There are several approaches to valuating compensation: based on projected income, costs, or the overall market. Each requires a careful analysis, and some approaches may not be appropriate for determining a clinical trial budget.

When evaluating budget line items, research professionals often gauge fair market value against the prevailing market rates. That means the budget reflects the analysis of recent similar transactions and may be based on industry or specialty percentile rankings. This can be problematic if the assessment is not done correctly. For example, the analyst should have a large enough sample size of comparable services against which to benchmark a cost.
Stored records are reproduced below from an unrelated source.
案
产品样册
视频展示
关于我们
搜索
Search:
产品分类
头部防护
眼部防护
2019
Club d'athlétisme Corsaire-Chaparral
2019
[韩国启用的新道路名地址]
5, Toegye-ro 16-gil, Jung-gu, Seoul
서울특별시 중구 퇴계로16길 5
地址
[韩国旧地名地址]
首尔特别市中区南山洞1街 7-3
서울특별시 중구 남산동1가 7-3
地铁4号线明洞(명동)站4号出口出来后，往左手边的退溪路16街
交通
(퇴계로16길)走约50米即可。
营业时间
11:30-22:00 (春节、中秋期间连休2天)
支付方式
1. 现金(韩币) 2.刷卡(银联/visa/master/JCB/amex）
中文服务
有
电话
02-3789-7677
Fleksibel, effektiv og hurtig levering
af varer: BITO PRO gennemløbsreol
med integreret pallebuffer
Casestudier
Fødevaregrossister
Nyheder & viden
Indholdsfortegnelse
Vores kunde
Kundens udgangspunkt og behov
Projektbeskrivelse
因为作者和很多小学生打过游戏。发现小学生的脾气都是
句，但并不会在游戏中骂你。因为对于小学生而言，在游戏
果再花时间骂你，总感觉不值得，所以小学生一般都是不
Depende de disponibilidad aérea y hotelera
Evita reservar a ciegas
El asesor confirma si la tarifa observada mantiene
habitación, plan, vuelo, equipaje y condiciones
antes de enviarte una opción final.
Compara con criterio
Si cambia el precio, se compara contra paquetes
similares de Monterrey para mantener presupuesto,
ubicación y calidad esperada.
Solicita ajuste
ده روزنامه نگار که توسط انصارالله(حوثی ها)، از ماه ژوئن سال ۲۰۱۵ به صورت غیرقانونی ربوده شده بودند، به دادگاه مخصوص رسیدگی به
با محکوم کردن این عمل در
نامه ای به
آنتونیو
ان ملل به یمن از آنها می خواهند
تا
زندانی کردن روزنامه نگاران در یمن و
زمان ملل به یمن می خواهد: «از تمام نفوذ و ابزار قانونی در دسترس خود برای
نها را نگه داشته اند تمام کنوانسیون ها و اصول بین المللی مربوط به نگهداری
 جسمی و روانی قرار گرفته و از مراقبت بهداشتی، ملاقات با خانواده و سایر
Institutions should develop and adhere to a consistent and transparent methodology for evaluating fair market value. To help ensure adherence to federal guidelines, mitigate risks of non-compliance, and shore up a defensible FMV, we advise documenting the sources of information used in developing the budget. For example, what kind of database or charge masters do you use for assessing market rates for services? If you are estimating the time it takes to do a task, such as conducting an informed consent, be sure to have staff track and document their hours over a period of time so you can use this data collected to substantiate the rate utilized.

Leveraging Benchmarks

Of course, comparing your institution’s FMV against a community or regional benchmark is difficult, if not impossible, for individual research sites. At BRANY because we have worked with a multitude research sites, we are able to benchmark rates across regions and types of institutions. This positions research sites for better leverage in budget negotiations with sponsors.

Budgeting for a clinical trial is essential in ensuring fair compensation for the value of services offered by a research site. However, the field is complex and there is a large margin for error that can put the institution at risk of non-compliance. It is important for institutions to leverage the expertise of analysts with a comprehensive understanding of new guidelines, as well as standards that will ensure fair compensation and adherence to federal rules.